◆ Work to complete ◆
Go through the material below and return each line with the string "back" in it.

--- Records for this exercise Enclosed Below ---

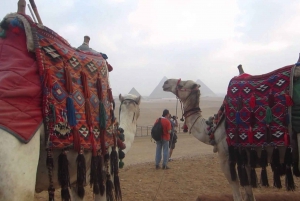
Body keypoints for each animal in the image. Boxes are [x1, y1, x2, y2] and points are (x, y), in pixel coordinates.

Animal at [163, 75, 300, 201]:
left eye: (181, 85)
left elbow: (237, 193)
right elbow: (249, 194)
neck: (212, 128)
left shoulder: (227, 158)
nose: (165, 83)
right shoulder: (245, 160)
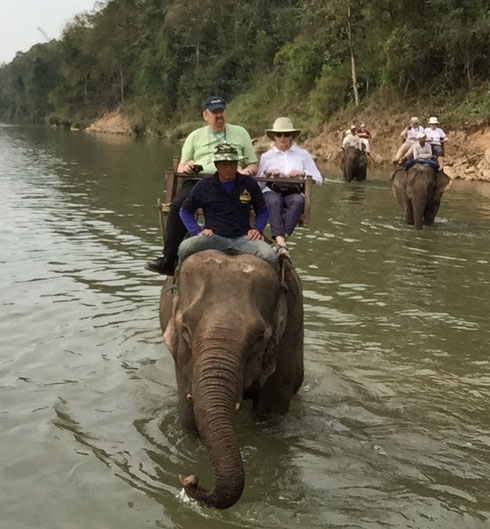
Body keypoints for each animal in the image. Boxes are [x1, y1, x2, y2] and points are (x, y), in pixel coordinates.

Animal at [161, 250, 302, 510]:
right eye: (185, 329)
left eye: (259, 337)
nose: (190, 479)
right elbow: (188, 415)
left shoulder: (288, 338)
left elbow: (270, 414)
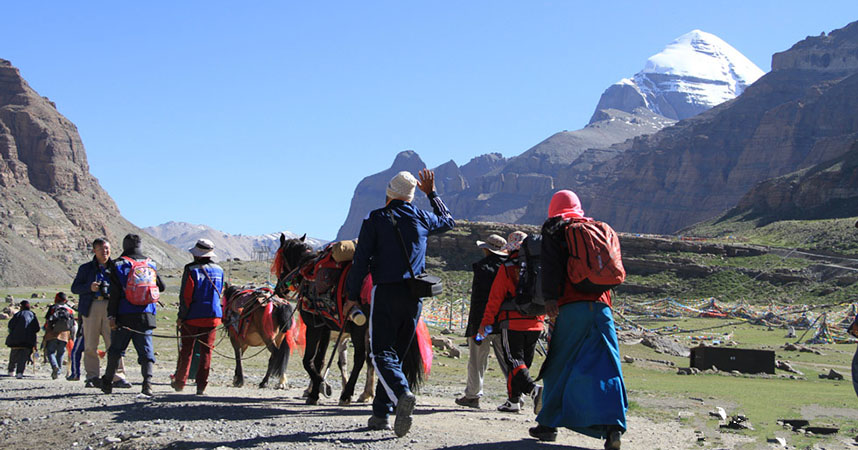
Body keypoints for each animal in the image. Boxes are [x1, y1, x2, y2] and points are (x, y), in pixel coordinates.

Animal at [270, 234, 424, 406]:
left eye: (280, 261)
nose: (279, 290)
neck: (309, 272)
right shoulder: (326, 328)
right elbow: (320, 361)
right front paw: (316, 391)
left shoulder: (314, 326)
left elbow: (308, 360)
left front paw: (319, 388)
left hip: (360, 329)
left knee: (361, 359)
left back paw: (348, 394)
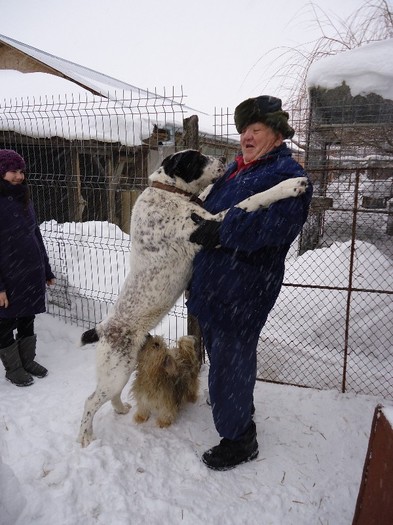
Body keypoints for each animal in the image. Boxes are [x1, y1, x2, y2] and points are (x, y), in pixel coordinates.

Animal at [78, 148, 308, 446]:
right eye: (196, 158)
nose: (224, 159)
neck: (168, 190)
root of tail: (103, 328)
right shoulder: (210, 226)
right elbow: (251, 200)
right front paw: (291, 185)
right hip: (115, 372)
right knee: (90, 402)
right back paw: (85, 436)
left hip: (122, 368)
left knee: (109, 395)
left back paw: (120, 408)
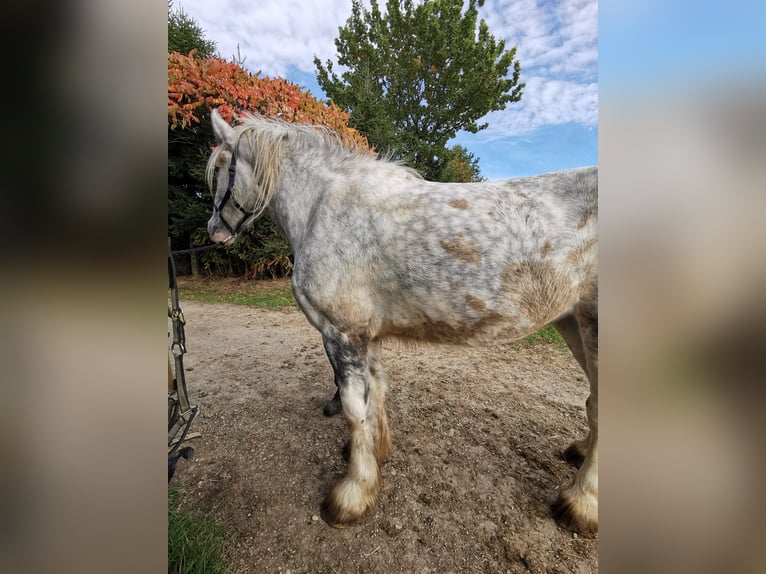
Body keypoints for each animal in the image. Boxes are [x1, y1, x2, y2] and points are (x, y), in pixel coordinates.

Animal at [205, 109, 598, 535]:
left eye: (222, 167)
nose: (214, 231)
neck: (323, 208)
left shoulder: (341, 333)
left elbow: (353, 407)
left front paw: (352, 494)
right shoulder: (367, 336)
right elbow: (376, 393)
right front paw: (374, 454)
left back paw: (580, 504)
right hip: (573, 324)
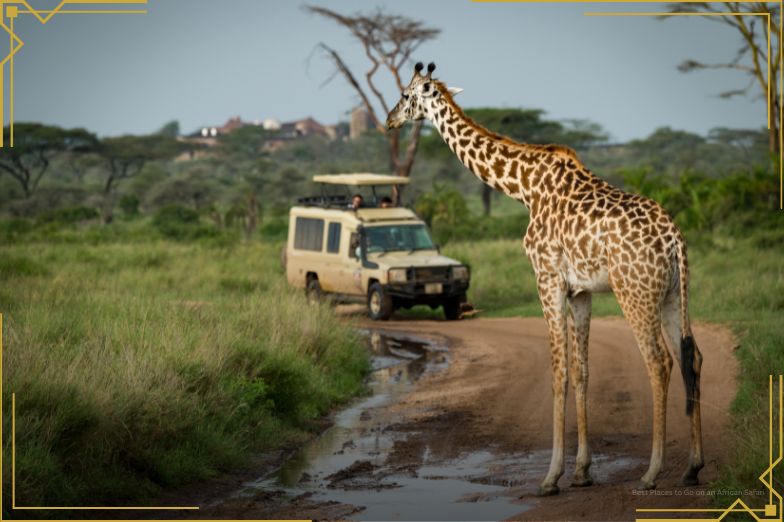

--- End of Enclosed Records for this exercise ---

◆ Written answer ◆
left back paw: (348, 394)
right back paw: (85, 436)
left back paw: (120, 408)
left back paw: (580, 504)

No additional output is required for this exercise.